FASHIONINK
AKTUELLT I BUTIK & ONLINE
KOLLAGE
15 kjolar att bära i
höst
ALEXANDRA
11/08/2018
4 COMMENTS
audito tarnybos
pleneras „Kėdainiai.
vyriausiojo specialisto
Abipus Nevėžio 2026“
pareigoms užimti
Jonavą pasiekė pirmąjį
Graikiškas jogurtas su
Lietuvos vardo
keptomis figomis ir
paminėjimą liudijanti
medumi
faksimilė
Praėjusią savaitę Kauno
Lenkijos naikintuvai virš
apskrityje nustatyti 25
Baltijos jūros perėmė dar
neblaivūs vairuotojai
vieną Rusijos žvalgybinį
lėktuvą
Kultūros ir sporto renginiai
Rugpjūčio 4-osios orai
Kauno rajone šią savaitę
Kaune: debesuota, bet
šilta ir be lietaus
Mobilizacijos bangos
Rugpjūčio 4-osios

----------------

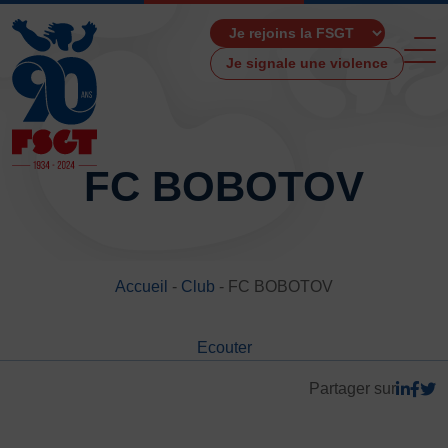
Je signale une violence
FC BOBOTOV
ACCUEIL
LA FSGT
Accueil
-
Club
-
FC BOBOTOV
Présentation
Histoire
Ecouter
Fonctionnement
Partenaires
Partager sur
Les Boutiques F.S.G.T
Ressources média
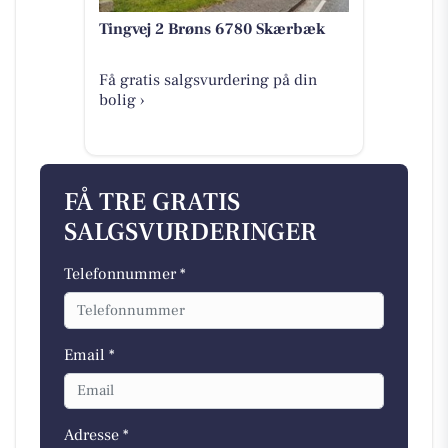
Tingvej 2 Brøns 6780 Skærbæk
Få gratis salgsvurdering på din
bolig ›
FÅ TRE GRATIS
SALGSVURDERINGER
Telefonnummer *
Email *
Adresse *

----------------

- [PROBLEM TO WORK ON] In the material, count each line that holds the string "savaitę", and report only how many there are.

- [SOLUTION TO THIS TASK] 2